Objective: To determine if preterm birth, defined as gestational age <37 weeks, is lower for women living in counties with higher well-being, after accounting for known individual risk factors.

Design: Cross-sectional study of all US births in 2011.

Participants: We obtained birth data from the National Center for Health Statistics which included 3,938,985 individuals.

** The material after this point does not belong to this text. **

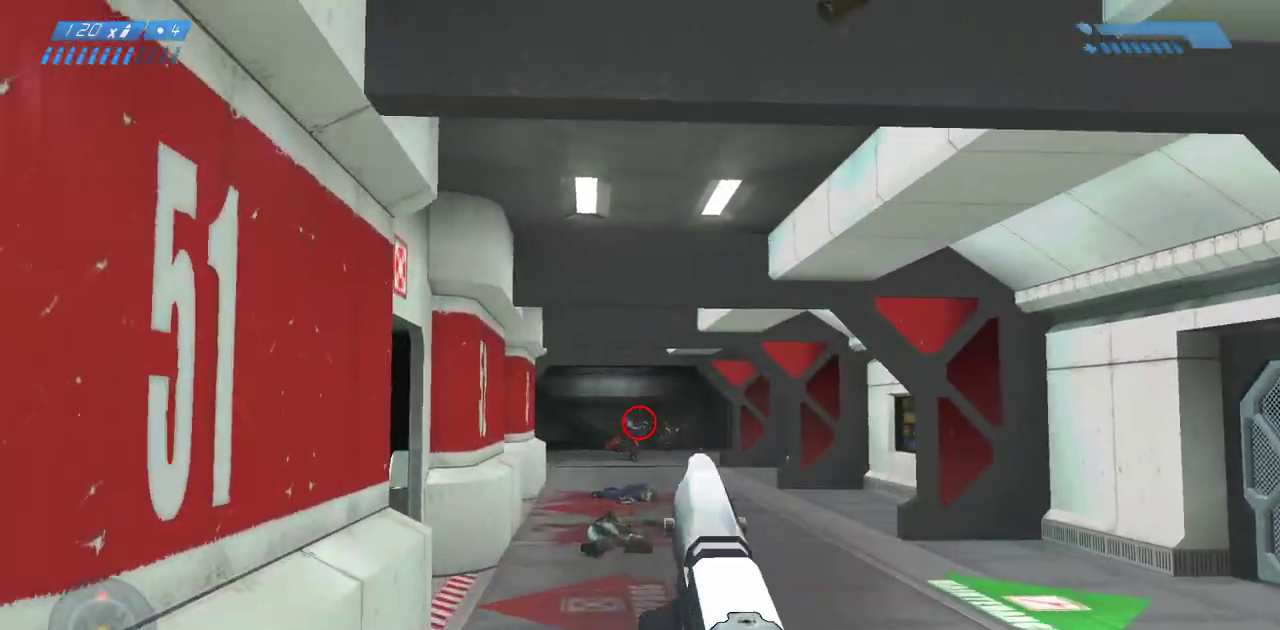
{"keys": ["w"], "mouse": ["left"], "events": [[150, "mouse_left", "down"], [300, "mouse_left", "up"], [417, "mouse_left", "down"]]}
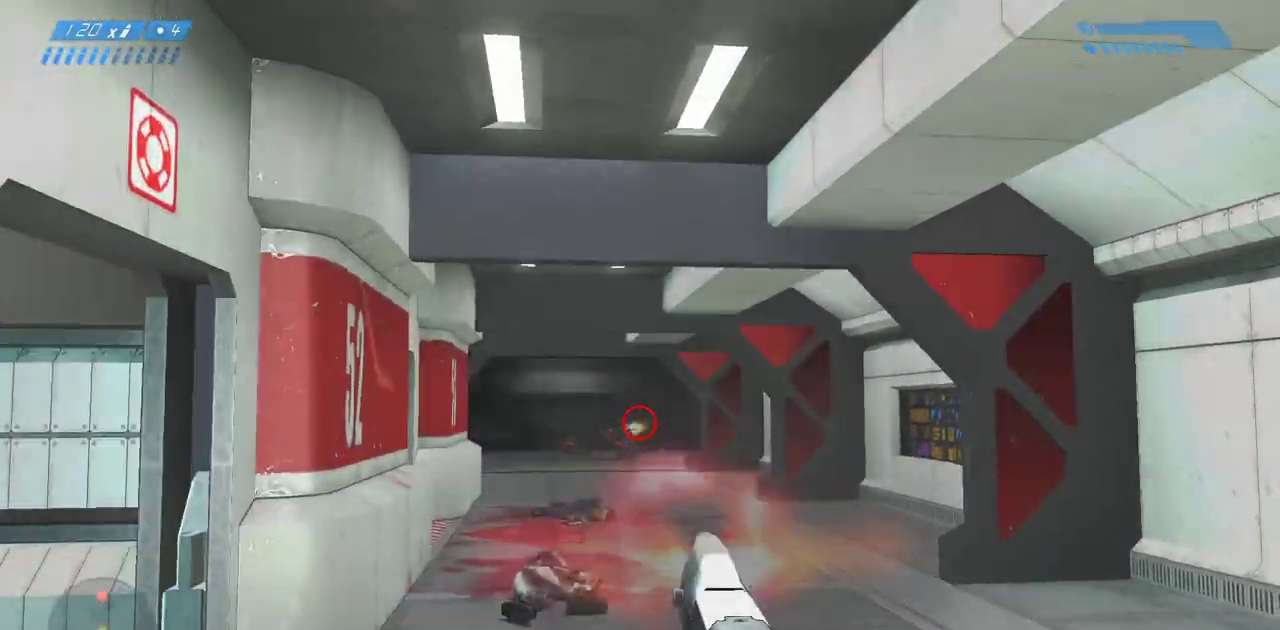
{"keys": ["w"], "mouse": [], "events": [[83, "mouse_left", "up"], [250, "mouse_left", "down"], [367, "mouse_left", "up"]]}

Main Outcome Measures: Primary outcome measure was maternal risk of preterm delivery by county; primary independent variable was county-level well-being as measured by the Gallup-Sharecare Well-Being Index (WBI).

Results: Women living in counties with higher population well-being had a lower rate of preterm delivery. The rate of preterm birth in counties in the lowest WBI quintile was 13.1%, while the rate of preterm birth in counties in the highest WBI quintile was 10.9%. In the model adjusted for maternal risk factors (age, race, Hispanic ethnicity, smoking status, timing of initiation of prenatal visits, multiparity, maternal insurance payer), the association was slightly attenuated with an absolute difference of 1.9% (95% CI 1.7% to 2.1%; p<0.001).

Conclusion: Pregnant women who live in areas with higher population well-being have lower risk of preterm birth, even after accounting for individual risk factors.